- **PROBLEM REQUIREMENTS**
Present everything from the start of the rows below down to and including the line that contains "Cara Cek BPOM Obat Herbal" as a Markdown table with the columns "No." and "Line", numbering each line and skipping blank ones.

- **EXTRACTED ENTRIES**

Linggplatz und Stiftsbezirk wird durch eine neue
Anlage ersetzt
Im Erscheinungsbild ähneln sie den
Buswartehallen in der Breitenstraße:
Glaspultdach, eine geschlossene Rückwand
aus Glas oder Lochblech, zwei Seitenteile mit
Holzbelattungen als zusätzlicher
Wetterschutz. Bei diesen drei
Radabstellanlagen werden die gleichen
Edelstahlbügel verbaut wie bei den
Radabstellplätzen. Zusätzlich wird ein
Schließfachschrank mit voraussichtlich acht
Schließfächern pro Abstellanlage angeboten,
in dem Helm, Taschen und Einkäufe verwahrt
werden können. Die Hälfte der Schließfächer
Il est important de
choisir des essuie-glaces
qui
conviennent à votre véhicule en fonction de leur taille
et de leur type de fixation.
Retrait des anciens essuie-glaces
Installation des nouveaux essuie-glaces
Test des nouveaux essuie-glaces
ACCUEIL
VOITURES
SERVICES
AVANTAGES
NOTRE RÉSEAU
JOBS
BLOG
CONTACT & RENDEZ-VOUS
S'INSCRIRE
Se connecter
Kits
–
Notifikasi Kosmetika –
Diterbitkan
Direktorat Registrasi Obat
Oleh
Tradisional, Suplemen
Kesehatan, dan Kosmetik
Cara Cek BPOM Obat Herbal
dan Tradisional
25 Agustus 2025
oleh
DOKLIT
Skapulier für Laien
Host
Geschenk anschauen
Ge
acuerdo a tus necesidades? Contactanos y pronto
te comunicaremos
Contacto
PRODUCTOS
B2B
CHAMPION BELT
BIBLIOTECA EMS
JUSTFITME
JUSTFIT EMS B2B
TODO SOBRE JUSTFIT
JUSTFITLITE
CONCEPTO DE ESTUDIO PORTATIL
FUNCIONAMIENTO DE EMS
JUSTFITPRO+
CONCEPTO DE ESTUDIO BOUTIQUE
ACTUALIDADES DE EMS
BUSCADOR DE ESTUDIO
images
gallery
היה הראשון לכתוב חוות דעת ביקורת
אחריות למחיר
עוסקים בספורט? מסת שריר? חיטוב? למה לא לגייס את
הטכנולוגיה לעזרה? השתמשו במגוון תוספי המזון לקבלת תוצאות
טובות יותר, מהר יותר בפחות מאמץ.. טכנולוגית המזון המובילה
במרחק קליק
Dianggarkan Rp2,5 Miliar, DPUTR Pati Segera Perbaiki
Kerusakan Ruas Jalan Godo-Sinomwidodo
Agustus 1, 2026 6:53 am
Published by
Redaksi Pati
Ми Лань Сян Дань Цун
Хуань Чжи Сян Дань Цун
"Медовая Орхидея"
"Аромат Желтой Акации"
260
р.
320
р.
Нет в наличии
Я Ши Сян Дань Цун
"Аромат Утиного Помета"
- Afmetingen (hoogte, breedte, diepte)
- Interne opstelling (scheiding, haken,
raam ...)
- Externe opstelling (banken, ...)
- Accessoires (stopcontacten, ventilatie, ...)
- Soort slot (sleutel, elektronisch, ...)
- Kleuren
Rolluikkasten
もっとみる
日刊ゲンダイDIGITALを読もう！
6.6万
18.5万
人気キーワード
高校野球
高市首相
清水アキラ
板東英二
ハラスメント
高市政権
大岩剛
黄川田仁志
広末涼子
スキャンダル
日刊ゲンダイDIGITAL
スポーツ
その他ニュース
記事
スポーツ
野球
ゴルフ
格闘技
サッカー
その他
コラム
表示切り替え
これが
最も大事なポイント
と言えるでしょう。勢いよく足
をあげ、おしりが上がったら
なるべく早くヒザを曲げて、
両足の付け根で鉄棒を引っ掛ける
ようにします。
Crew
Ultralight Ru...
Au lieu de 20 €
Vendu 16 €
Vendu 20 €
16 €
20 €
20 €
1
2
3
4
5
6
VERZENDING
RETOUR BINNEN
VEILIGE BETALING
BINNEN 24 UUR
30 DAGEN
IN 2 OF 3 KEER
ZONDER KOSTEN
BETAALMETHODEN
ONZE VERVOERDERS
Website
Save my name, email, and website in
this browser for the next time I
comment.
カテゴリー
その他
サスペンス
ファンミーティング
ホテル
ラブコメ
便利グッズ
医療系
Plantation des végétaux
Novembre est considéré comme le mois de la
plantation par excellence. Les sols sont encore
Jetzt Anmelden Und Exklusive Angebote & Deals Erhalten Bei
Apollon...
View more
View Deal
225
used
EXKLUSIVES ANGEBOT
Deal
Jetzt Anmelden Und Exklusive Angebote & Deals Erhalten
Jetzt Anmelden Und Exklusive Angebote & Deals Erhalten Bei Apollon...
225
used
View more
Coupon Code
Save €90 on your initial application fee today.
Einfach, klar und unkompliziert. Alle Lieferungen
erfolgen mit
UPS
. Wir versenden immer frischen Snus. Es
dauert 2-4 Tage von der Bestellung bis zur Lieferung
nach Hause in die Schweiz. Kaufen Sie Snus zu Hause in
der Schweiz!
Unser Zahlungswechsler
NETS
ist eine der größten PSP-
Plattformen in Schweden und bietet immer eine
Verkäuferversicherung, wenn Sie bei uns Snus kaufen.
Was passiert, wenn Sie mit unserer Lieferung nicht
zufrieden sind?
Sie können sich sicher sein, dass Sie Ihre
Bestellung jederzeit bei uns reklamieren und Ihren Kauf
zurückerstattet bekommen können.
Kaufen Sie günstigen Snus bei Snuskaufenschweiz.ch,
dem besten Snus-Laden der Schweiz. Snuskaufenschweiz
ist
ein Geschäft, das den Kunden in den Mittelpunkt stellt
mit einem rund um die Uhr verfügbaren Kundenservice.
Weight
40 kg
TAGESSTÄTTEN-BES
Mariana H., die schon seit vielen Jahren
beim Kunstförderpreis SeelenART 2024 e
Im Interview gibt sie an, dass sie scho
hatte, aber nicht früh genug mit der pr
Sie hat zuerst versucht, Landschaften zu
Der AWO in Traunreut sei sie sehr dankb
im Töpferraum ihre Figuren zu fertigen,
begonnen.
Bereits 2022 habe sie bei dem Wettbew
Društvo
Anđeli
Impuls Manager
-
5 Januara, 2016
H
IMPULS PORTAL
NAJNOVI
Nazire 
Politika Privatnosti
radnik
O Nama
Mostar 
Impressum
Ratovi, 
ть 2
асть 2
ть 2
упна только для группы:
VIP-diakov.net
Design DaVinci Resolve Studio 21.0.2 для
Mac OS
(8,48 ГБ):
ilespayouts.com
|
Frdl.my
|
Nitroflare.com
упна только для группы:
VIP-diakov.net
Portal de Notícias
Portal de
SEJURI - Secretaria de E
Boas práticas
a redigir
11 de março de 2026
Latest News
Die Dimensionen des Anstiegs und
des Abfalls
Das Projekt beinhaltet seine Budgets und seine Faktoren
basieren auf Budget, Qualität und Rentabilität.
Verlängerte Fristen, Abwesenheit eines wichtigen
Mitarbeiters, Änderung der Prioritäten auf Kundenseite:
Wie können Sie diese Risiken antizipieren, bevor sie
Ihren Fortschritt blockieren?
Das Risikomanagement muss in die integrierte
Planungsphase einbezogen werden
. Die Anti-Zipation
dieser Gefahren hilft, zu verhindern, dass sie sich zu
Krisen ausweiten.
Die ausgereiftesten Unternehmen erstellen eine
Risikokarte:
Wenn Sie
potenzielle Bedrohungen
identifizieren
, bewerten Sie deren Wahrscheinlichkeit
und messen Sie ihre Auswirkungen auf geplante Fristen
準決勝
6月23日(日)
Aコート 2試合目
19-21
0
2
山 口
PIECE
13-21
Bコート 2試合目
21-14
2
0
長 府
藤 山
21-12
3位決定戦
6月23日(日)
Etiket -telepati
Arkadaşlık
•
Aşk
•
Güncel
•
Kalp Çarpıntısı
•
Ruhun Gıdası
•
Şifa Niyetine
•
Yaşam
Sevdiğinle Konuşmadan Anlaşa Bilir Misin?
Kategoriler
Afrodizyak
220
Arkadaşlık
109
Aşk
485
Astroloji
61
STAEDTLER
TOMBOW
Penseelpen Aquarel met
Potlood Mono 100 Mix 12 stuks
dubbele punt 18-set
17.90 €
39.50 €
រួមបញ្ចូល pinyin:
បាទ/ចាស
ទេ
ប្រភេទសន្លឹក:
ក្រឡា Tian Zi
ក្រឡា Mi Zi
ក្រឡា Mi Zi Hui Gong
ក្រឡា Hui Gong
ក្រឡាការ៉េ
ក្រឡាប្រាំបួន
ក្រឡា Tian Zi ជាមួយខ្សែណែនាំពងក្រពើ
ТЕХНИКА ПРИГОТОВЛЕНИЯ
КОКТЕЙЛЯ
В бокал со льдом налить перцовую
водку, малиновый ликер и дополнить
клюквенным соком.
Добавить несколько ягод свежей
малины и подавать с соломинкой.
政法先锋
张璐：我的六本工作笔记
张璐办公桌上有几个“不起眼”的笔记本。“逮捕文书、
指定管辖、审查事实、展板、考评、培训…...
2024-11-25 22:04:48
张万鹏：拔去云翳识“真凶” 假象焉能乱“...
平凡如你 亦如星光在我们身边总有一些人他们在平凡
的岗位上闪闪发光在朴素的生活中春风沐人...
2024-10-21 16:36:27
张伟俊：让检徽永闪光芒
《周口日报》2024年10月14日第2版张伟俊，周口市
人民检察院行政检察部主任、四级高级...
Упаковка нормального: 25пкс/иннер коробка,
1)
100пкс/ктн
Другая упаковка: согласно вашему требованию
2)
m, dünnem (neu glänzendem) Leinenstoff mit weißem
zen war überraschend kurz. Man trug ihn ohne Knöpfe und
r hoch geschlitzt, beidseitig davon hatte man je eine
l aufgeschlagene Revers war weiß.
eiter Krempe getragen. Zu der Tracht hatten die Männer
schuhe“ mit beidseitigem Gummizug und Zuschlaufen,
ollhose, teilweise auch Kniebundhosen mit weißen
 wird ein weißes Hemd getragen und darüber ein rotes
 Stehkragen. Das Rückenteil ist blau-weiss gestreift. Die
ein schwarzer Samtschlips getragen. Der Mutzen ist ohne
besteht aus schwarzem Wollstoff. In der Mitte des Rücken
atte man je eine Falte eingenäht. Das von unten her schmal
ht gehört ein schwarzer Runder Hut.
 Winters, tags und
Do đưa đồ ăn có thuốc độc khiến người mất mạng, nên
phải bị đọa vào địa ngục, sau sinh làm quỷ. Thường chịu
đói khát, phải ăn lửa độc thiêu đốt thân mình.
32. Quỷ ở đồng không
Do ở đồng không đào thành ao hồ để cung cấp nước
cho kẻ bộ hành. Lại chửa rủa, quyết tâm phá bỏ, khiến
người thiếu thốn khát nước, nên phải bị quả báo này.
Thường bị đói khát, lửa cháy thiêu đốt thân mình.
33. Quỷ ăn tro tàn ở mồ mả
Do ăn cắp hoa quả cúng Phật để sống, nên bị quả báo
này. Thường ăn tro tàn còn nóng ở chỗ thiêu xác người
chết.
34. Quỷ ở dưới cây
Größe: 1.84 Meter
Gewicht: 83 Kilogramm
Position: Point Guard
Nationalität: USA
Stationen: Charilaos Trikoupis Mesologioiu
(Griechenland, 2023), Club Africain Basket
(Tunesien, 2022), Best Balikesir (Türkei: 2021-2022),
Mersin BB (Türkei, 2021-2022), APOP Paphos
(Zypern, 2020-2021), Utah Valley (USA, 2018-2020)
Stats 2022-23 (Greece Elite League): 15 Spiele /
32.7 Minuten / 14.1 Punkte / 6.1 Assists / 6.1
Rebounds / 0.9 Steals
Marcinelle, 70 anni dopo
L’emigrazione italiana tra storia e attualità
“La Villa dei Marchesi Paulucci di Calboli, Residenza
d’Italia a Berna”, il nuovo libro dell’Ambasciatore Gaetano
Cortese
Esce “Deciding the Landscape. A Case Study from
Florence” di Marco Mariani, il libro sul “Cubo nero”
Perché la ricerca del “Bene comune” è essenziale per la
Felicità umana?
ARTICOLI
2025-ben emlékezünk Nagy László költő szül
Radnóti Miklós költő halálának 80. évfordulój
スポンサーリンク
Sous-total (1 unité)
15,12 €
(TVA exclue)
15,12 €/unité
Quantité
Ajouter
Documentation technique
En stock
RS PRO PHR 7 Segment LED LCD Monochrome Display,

- **WRITTEN SOLUTION**
| No. | Line |
|---|---|
| 1 | Linggplatz und Stiftsbezirk wird durch eine neue |
| 2 | Anlage ersetzt |
| 3 | Im Erscheinungsbild ähneln sie den |
| 4 | Buswartehallen in der Breitenstraße: |
| 5 | Glaspultdach, eine geschlossene Rückwand |
| 6 | aus Glas oder Lochblech, zwei Seitenteile mit |
| 7 | Holzbelattungen als zusätzlicher |
| 8 | Wetterschutz. Bei diesen drei |
| 9 | Radabstellanlagen werden die gleichen |
| 10 | Edelstahlbügel verbaut wie bei den |
| 11 | Radabstellplätzen. Zusätzlich wird ein |
| 12 | Schließfachschrank mit voraussichtlich acht |
| 13 | Schließfächern pro Abstellanlage angeboten, |
| 14 | in dem Helm, Taschen und Einkäufe verwahrt |
| 15 | werden können. Die Hälfte der Schließfächer |
| 16 | Il est important de |
| 17 | choisir des essuie-glaces |
| 18 | qui |
| 19 | conviennent à votre véhicule en fonction de leur taille |
| 20 | et de leur type de fixation. |
| 21 | Retrait des anciens essuie-glaces |
| 22 | Installation des nouveaux essuie-glaces |
| 23 | Test des nouveaux essuie-glaces |
| 24 | ACCUEIL |
| 25 | VOITURES |
| 26 | SERVICES |
| 27 | AVANTAGES |
| 28 | NOTRE RÉSEAU |
| 29 | JOBS |
| 30 | BLOG |
| 31 | CONTACT & RENDEZ-VOUS |
| 32 | S'INSCRIRE |
| 33 | Se connecter |
| 34 | Kits |
| 35 | – |
| 36 | Notifikasi Kosmetika – |
| 37 | Diterbitkan |
| 38 | Direktorat Registrasi Obat |
| 39 | Oleh |
| 40 | Tradisional, Suplemen |
| 41 | Kesehatan, dan Kosmetik |
| 42 | Cara Cek BPOM Obat Herbal |